Roughly 30,000 noncitizens in Colorado received postcards prompting them to register to vote late last month.
The state’s secretary of state office put it down to a database glitch, while Secretary of State Jena Griswold, a Democrat, insisted the online voter registration system would block those recipients when they tried to go through.
It comes at a time of widespread skepticism of voting integrity following the 2020 presidential election and as Griswold, who has touted her role as a national advocate for secure elections, seeks reelection in the November midterms. The incumbent faces Republican Pam Anderson, a former suburban Denver clerk and head of the state’s county clerks association, who is a staunch advocate of Colorado’s all-mail voting system.
State GOP chairwoman, Kristi Burton Brown, condemned Griswold for the error, saying in a Monday statement to the Associated Press that “Jena Griswold continues to make easily avoidable errors just before ballots go out” by mail.

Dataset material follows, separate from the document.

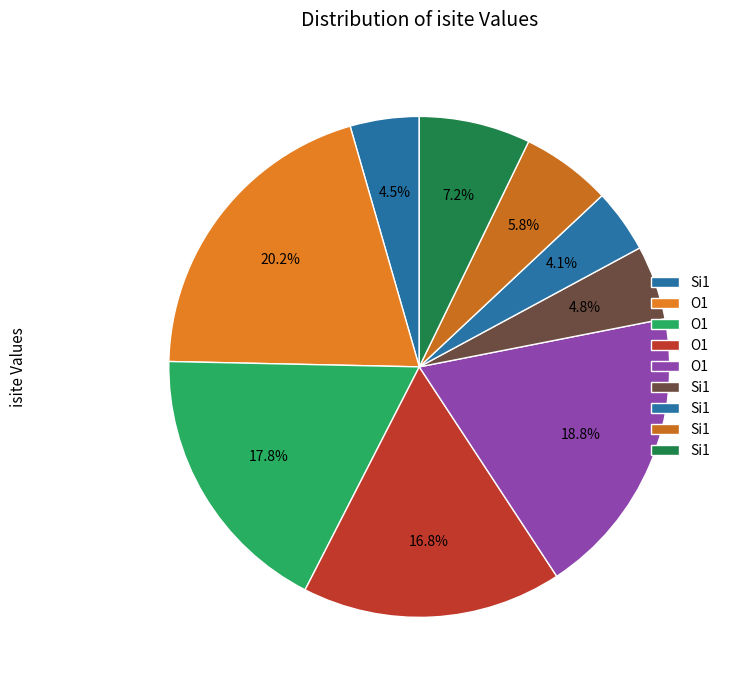

Count the number of slices in the pie.

9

The error occurred as Griswold’s office mailed the notices on Sept. 27 to residents who had non-citizen Colorado driver’s licenses. The message on the front reads, “Make sure your voice is heard this November,” and then directs people to “Register to VOTE today at www.GoVoteColorado.gov,” according to Colorado Public Radio News.

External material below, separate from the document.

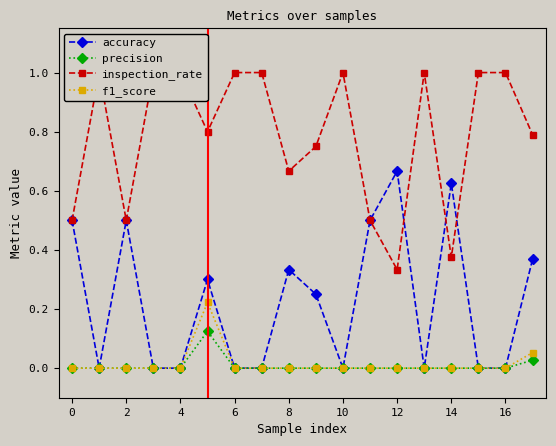

What is the highest value of the accuracy series?

0.7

Colorado sends postcards every two years to eligible but not yet registered residents, encouraging them to vote.
“Our records indicate that you or your household may be eligible to vote, but do not appear to be registered at your current address,” the postcards said. The report said the mailing did include the state’s voter eligibility requirements, such as age, nationality, and being a long-term local resident for at least 22 days.